NUSA DUA, KOMPAS — Badan Ekonomi Kreatif meluncurkan buku Kopi: Indonesian Coffee Craft and Culture pada acara gala dinner bersama peserta Konferensi Dunia Ekonomi Kreatif (WCCE) 2018, Rabu (7/11/2018) malam, di Hotel Sofitel Nusa Dua, Bali. Buku ini berisi perjalanan sejarah hingga kultur minum minuman kopi di Nusantara.
”Buku ini harus dilihat sebagai bagian apresiasi terhadap kopi Indonesia. Bagaimana cerita kopi dari biji sampai pemrosesannya menjadi sebuah minuman.
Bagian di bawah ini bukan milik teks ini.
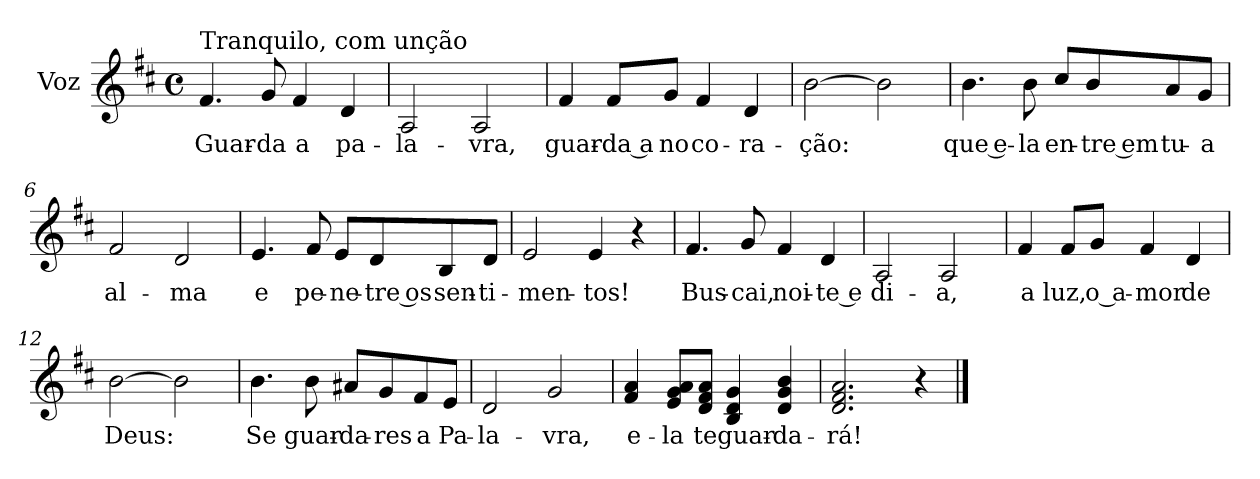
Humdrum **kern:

**kern	**text
*part1	*part1
*staff1	*staff1
*I"Voz	*
*I'Vo.	*
*clefG2	*
*k[f#c#]	*
*M4/4	*
*met(c)	*
*MM80	*
=1	=1
!LO:TX:a:t=Tranquilo, com unção	!
!	!LO:LY:b
4.f#/	Guar-
!	!LO:LY:b
8g/	-da
!	!LO:LY:b
4f#/	a
!	!LO:LY:b
4d/	pa-
=2	=2
!	!LO:LY:b
2A/	-la-
!	!LO:LY:b
2A/	-vra,
=3	=3
!	!LO:LY:b
4f#/	guar-
!	!LO:LY:b
8f#/L	-da a
!	!LO:LY:b
8g/J	no
!	!LO:LY:b
4f#/	co-
!	!LO:LY:b
4d/	-ra-
=4	=4
!	!LO:LY:b
[2b\	-ção:
2b\]	.
=5	=5
!	!LO:LY:b
4.b\	-que e-
!	!LO:LY:b
8b\	-la
!	!LO:LY:b
8cc#/L	en-
!	!LO:LY:b
8b/	-tre em
!	!LO:LY:b
8a/	tu-
!	!LO:LY:b
8g/J	-a
=6	=6
!	!LO:LY:b
2f#/	al-
!	!LO:LY:b
2d/	-ma
!!LO:LB:g=z
=7	=7
!	!LO:LY:b
4.e/	e
!	!LO:LY:b
8f#/	pe-
!	!LO:LY:b
8e/L	-ne-
!	!LO:LY:b
8d/	-tre os
!	!LO:LY:b
8B/	sen-
!	!LO:LY:b
8d/J	-ti-
=8	=8
!	!LO:LY:b
2e/	-men-
!	!LO:LY:b
4e/	-tos!
4r	.
=9	=9
!	!LO:LY:b
4.f#/	Bus-
!	!LO:LY:b
8g/	-cai,
!	!LO:LY:b
4f#/	noi-
!	!LO:LY:b
4d/	te e
=10	=10
!	!LO:LY:b
2A/	di-
!	!LO:LY:b
2A/	-a,
=11	=11
!	!LO:LY:b
4f#/	a
!	!LO:LY:b
8f#/L	luz,
!	!LO:LY:b
8g/J	o a-
!	!LO:LY:b
4f#/	-mor
!	!LO:LY:b
4d/	de
=12	=12
!	!LO:LY:b
[2b\	Deus:
2b\]	.
!!LO:LB:g=z
=13	=13
!	!LO:LY:b
4.b\	Se
!	!LO:LY:b
8b\	guar-
!	!LO:LY:b
8a#X/L	-da-
!	!LO:LY:b
8g/	-res
!	!LO:LY:b
8f#/	a
!	!LO:LY:b
8e/J	Pa-
=14	=14
!	!LO:LY:b
2d/	-la-
!	!LO:LY:b
2g/	-vra,
=15	=15
!	!LO:LY:b
4f#/ 4a/	e-
!	!LO:LY:b
8e/ 8g/ 8a/L	-la
!	!LO:LY:b
8d/ 8f#/ 8a/J	te
!	!LO:LY:b
4B/ 4d/ 4g/	guar-
!	!LO:LY:b
4d/ 4g/ 4b/	-da-
=16	=16
!	!LO:LY:b
2.d/ 2.f#/ 2.a/	-rá!
4r	.
==	==
*-	*-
Sejarah kopi tiba di Nusantara berlanjut hingga budaya minum,” ujar Kepala Badan Ekonomi Kreatif (Bekraf) Triawan Munaf.
Indonesia menjadi negara pengekspor biji kopi (beans) terbesar kedua di dunia, dengan total nilai 1,2 miliar dollar AS pada akhir 2017. Dengan nilai sebesar ini, volume biji lebih dari 460.000 ton. Per Februari 2018, Indonesia telah mengekspor sekitar 22.000 ton biji kopi. Jumlah ini terus bertambah setiap bulan.
Kultur minum kopi yang dimaksud misalnya kopi duren Medan. Warga Medan suka mencampur minuman kopi dengan buah durian. Contoh lain, kopi sanger Aceh. Warga Aceh terbiasa minum minuman kopi yang sudah digabung dengan susu.
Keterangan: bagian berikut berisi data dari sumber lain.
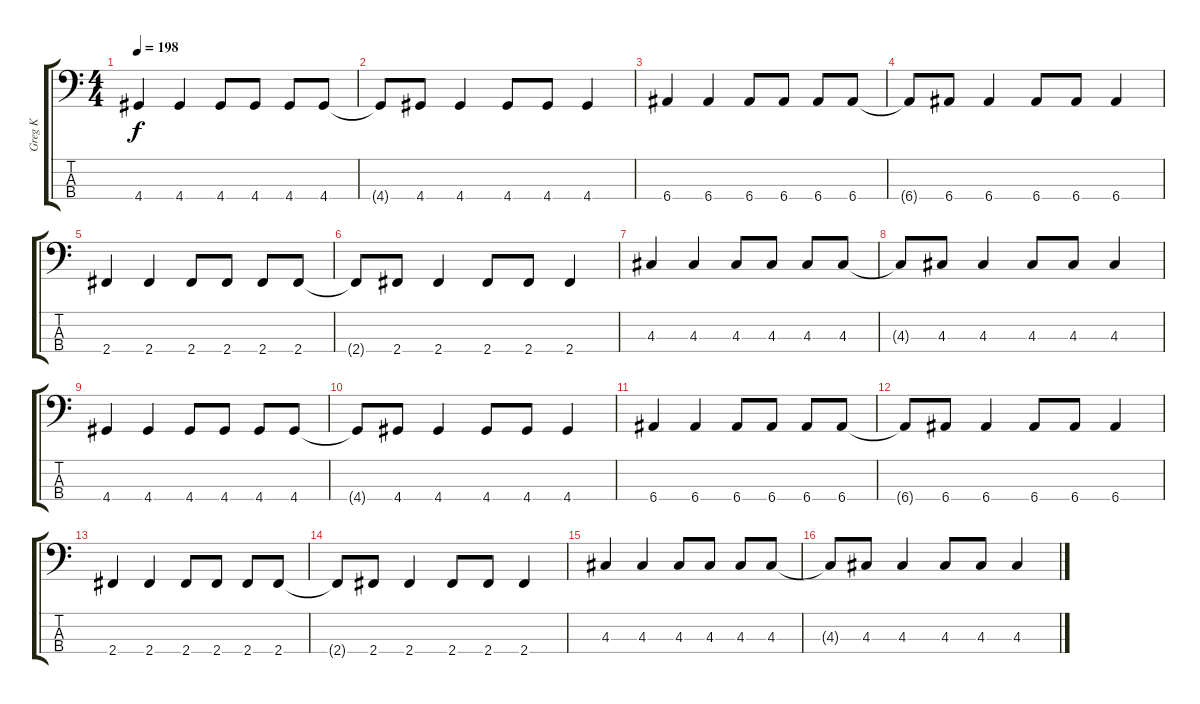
\track ("Greg K" "Greg K") {instrument electricbassfinger}
\staff {score tabs}
\tuning (G2 D2 A1 E1) {hide}
\ts (4 4)
\tempo 198
\clef f4
\ks c
4.4.4{dy f} 4.4.4 4.4.8 4.4.8 4.4.8 4.4.8 |
4.4{t}.8 4.4.8 4.4.4 4.4.8 4.4.8 4.4.4 |
6.4.4 6.4.4 6.4.8 6.4.8 6.4.8 6.4.8 |
6.4{t}.8 6.4.8 6.4.4 6.4.8 6.4.8 6.4.4 |
2.4.4 2.4.4 2.4.8 2.4.8 2.4.8 2.4.8 |
2.4{t}.8 2.4.8 2.4.4 2.4.8 2.4.8 2.4.4 |
4.3.4 4.3.4 4.3.8 4.3.8 4.3.8 4.3.8 |
4.3{t}.8 4.3.8 4.3.4 4.3.8 4.3.8 4.3.4 |
4.4.4 4.4.4 4.4.8 4.4.8 4.4.8 4.4.8 |
4.4{t}.8 4.4.8 4.4.4 4.4.8 4.4.8 4.4.4 |
6.4.4 6.4.4 6.4.8 6.4.8 6.4.8 6.4.8 |
6.4{t}.8 6.4.8 6.4.4 6.4.8 6.4.8 6.4.4 |
2.4.4 2.4.4 2.4.8 2.4.8 2.4.8 2.4.8 |
2.4{t}.8 2.4.8 2.4.4 2.4.8 2.4.8 2.4.4 |
4.3.4 4.3.4 4.3.8 4.3.8 4.3.8 4.3.8 |
4.3{t}.8 4.3.8 4.3.4 4.3.8 4.3.8 4.3.4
Lebih jauh, Triawan mengatakan, dirinya kerap kali menemukan orang yang hanya mengenal kopi arabika Jawa. Padahal, Indonesia memiliki jenis lain yang tidak kalah enak untuk dijadikan bahan minuman. Sebagai contoh, kopi arabika Toraja, kopi arabika Kintamani, dan kopi arabika Gayo.
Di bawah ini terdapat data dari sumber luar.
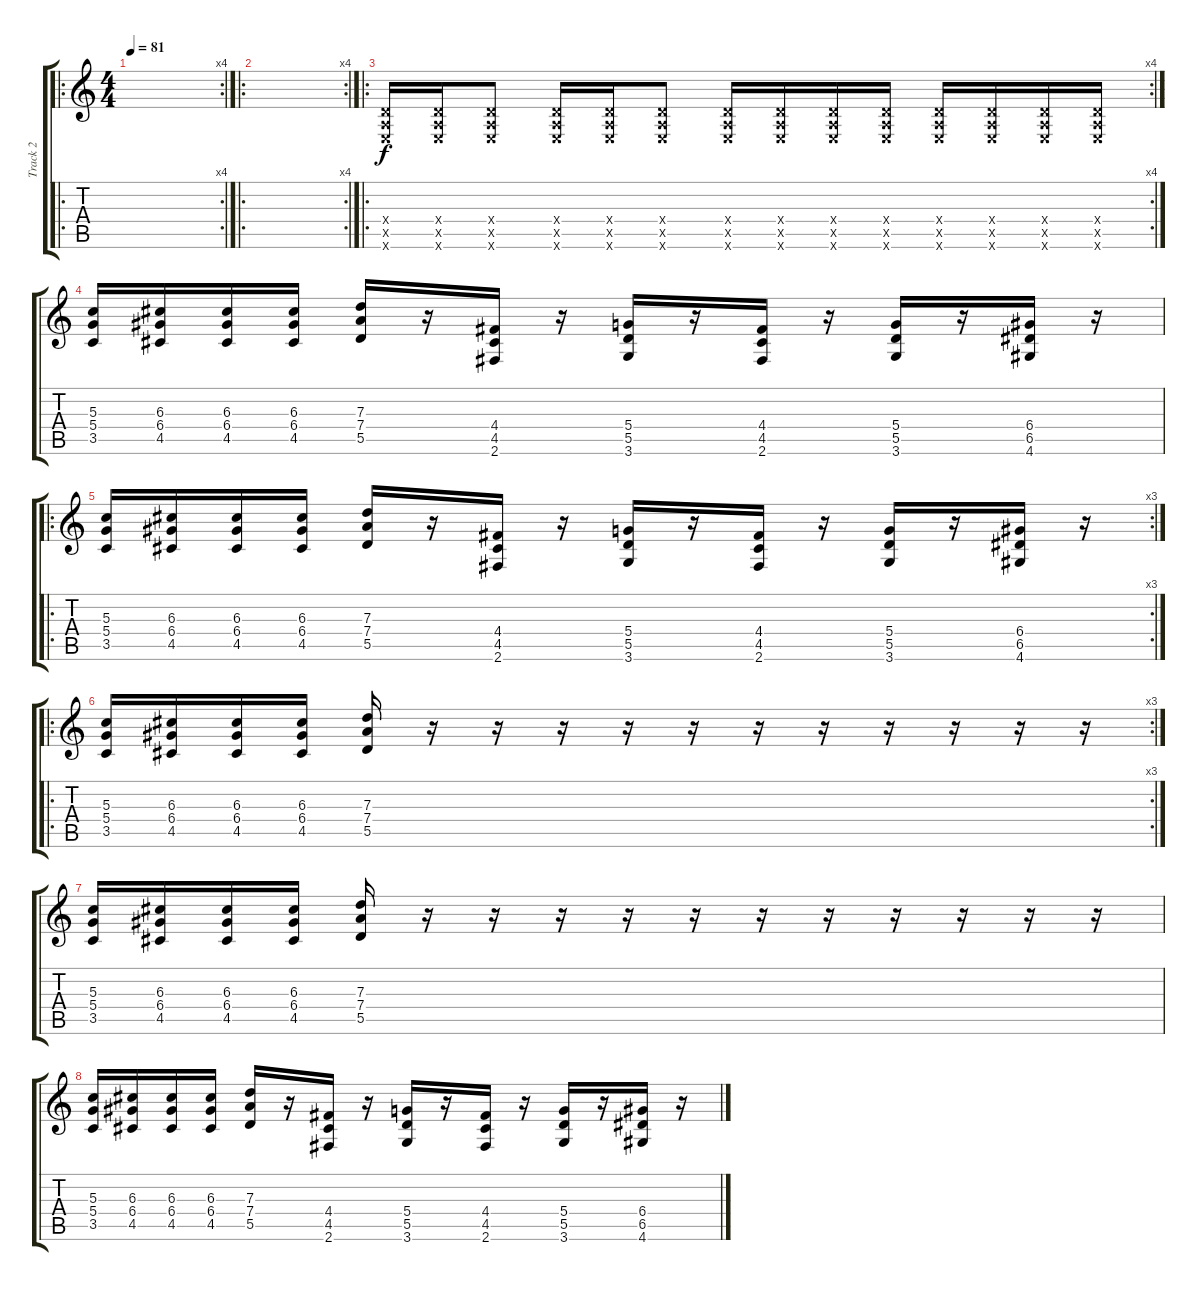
\track ("Track 2" "Track 2") {instrument overdrivenguitar}
\staff {score tabs}
\tuning (E4 B3 G3 D3 A2 E2) {hide}
\ro
\rc 4
\ts (4 4)
\tempo 81
\clef g2
\ks c
|
\ro
\rc 4
|
\ro
\rc 4
(0.4{x} 0.5{x} 0.6{x}).16 (0.4{x} 0.5{x} 0.6{x}).16 (0.4{x} 0.5{x} 0.6{x}).8 (0.4{x} 0.5{x} 0.6{x}).16 (0.4{x} 0.5{x} 0.6{x}).16 (0.4{x} 0.5{x} 0.6{x}).8 (0.4{x} 0.5{x} 0.6{x}).16 (0.4{x} 0.5{x} 0.6{x}).16 (0.4{x} 0.5{x} 0.6{x}).16 (0.4{x} 0.5{x} 0.6{x}).16 (0.4{x} 0.5{x} 0.6{x}).16 (0.4{x} 0.5{x} 0.6{x}).16 (0.4{x} 0.5{x} 0.6{x}).16 (0.4{x} 0.5{x} 0.6{x}).16 |
(5.3 5.4 3.5).16 (6.3 6.4 4.5).16 (6.3 6.4 4.5).16 (6.3 6.4 4.5).16 (7.3 7.4 5.5).16 r.16 (4.4 4.5 2.6).16 r.16 (5.4 5.5 3.6).16 r.16 (4.4 4.5 2.6).16 r.16 (5.4 5.5 3.6).16 r.16 (6.4 6.5 4.6).16 r.16 |
\ro
\rc 3
(5.3 5.4 3.5).16 (6.3 6.4 4.5).16 (6.3 6.4 4.5).16 (6.3 6.4 4.5).16 (7.3 7.4 5.5).16 r.16 (4.4 4.5 2.6).16 r.16 (5.4 5.5 3.6).16 r.16 (4.4 4.5 2.6).16 r.16 (5.4 5.5 3.6).16 r.16 (6.4 6.5 4.6).16 r.16 |
\ro
\rc 3
(5.3 5.4 3.5).16 (6.3 6.4 4.5).16 (6.3 6.4 4.5).16 (6.3 6.4 4.5).16 (7.3 7.4 5.5).16 r.16 r.16 r.16 r.16 r.16 r.16 r.16 r.16 r.16 r.16 r.16 |
(5.3 5.4 3.5).16 (6.3 6.4 4.5).16 (6.3 6.4 4.5).16 (6.3 6.4 4.5).16 (7.3 7.4 5.5).16 r.16 r.16 r.16 r.16 r.16 r.16 r.16 r.16 r.16 r.16 r.16 |
(5.3 5.4 3.5).16 (6.3 6.4 4.5).16 (6.3 6.4 4.5).16 (6.3 6.4 4.5).16 (7.3 7.4 5.5).16 r.16 (4.4 4.5 2.6).16 r.16 (5.4 5.5 3.6).16 r.16 (4.4 4.5 2.6).16 r.16 (5.4 5.5 3.6).16 r.16 (6.4 6.5 4.6).16 r.16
Sejak sekitar dua tahun terakhir, Bekraf memiliki perhatian meningkatkan nilai tambah terhadap minuman kopi Indonesia. Bentuk dukungan bermacam-macam, antara lain memfasilitasi akses pembiayaan pengusaha minuman kopi dengan lembaga jasa keuangan, sertifikasi profesi barista, dan mengupayakan merek kedai minuman kopi specialty lokal merambah ke pasar internasional.